◆ Information:

⁂

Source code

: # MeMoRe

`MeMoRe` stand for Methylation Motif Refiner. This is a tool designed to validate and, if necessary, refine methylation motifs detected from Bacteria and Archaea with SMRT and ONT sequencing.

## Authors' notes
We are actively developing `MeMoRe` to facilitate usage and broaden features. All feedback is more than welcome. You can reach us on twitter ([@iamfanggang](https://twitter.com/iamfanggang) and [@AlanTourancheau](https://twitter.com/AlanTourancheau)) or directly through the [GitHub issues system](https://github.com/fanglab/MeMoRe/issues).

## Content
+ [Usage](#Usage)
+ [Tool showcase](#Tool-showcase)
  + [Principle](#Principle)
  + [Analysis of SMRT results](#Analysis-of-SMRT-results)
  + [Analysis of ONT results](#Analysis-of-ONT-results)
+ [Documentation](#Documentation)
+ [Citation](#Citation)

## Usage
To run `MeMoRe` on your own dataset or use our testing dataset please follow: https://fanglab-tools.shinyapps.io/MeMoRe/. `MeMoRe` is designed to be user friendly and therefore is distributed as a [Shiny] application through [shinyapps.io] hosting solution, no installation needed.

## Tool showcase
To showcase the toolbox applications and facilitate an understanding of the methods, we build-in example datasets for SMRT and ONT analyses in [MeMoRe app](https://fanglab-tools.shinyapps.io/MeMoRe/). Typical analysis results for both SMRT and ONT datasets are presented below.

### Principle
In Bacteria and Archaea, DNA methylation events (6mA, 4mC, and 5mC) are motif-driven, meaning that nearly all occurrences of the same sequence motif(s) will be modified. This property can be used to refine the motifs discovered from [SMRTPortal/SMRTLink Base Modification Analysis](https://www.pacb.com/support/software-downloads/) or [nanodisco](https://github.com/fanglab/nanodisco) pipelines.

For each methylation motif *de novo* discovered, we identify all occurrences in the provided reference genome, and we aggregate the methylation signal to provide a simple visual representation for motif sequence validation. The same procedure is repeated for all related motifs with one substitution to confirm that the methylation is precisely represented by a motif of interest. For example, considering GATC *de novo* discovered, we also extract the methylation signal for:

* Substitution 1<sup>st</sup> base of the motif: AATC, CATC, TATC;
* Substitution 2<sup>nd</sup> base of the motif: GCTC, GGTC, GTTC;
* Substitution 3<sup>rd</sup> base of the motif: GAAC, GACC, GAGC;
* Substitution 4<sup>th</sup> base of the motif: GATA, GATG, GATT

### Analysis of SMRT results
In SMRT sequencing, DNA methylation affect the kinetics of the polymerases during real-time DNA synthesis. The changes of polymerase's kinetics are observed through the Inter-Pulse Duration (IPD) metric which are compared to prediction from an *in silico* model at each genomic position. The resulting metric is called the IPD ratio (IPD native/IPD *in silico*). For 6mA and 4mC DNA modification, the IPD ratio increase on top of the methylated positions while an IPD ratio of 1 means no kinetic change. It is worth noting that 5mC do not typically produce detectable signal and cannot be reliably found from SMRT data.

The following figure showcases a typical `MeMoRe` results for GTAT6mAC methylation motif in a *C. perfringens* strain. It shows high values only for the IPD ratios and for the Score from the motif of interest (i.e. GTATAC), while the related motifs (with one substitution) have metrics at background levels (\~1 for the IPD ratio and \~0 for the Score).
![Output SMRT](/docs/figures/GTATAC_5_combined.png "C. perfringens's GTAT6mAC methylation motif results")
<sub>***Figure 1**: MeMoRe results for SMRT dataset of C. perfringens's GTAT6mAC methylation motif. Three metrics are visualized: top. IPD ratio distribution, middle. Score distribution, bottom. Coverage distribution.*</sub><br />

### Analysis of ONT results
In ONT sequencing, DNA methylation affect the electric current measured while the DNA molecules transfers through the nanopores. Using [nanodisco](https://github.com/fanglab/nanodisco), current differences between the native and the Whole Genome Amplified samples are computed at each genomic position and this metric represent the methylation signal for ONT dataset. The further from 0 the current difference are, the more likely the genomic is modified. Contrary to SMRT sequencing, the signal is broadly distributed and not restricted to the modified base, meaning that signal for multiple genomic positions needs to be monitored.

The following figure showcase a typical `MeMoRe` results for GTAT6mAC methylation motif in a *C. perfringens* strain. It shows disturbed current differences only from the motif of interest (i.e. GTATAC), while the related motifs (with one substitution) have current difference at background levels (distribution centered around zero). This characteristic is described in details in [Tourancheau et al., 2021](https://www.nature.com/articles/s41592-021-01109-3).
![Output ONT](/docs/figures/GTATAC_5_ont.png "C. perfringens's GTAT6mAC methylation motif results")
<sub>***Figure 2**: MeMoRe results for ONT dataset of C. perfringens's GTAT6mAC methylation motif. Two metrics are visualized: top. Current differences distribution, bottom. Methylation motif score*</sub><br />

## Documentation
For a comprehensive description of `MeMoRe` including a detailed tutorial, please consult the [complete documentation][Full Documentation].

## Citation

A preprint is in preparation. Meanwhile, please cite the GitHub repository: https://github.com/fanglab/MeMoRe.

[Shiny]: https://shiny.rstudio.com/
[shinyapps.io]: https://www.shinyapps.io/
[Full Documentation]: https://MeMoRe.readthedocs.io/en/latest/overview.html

⁂

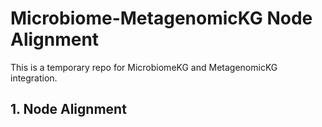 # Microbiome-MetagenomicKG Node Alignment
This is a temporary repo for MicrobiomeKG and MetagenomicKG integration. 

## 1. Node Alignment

⁂

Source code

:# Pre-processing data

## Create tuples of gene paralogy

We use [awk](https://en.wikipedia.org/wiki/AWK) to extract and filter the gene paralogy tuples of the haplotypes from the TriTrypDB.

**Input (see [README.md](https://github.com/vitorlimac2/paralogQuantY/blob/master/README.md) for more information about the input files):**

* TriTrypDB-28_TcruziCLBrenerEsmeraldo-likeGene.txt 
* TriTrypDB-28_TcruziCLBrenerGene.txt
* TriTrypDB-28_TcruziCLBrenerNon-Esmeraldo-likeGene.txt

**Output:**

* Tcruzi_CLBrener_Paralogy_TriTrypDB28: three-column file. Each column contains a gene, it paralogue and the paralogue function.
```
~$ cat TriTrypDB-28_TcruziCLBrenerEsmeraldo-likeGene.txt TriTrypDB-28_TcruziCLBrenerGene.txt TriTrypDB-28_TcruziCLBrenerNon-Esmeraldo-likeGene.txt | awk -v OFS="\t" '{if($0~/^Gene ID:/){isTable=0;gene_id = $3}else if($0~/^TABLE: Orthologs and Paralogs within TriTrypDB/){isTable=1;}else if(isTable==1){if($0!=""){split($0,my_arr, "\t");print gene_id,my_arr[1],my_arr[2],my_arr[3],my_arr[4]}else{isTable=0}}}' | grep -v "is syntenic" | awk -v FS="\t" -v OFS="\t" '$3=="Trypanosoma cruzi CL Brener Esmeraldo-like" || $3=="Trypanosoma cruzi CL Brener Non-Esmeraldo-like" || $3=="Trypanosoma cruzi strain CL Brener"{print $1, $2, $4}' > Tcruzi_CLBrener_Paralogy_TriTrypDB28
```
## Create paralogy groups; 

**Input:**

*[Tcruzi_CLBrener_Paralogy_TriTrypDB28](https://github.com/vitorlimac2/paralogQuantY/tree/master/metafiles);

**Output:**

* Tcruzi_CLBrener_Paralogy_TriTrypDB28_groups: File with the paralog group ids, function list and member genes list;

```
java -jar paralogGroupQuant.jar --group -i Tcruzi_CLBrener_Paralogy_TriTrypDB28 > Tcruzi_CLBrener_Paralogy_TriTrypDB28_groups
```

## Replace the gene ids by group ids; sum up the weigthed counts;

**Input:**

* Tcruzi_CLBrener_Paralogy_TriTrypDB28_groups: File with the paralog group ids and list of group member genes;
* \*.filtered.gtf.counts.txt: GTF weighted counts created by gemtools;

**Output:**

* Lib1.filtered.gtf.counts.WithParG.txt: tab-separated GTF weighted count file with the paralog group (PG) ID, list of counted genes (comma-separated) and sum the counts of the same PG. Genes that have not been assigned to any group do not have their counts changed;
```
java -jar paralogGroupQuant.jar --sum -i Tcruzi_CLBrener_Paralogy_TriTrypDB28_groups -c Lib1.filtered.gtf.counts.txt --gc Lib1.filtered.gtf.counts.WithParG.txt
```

⁂

◆ Problem to work on: Starting at the line above that contains "of ONT results](#Analysis-of-ONT-results)", write out each line exactly until the line that contains "## Tool showcase" has been written, and stop there.

◆ Solution to the problem:
  + [Analysis of ONT results](#Analysis-of-ONT-results)
+ [Documentation](#Documentation)
+ [Citation](#Citation)

## Usage
To run `MeMoRe` on your own dataset or use our testing dataset please follow: https://fanglab-tools.shinyapps.io/MeMoRe/. `MeMoRe` is designed to be user friendly and therefore is distributed as a [Shiny] application through [shinyapps.io] hosting solution, no installation needed.

## Tool showcase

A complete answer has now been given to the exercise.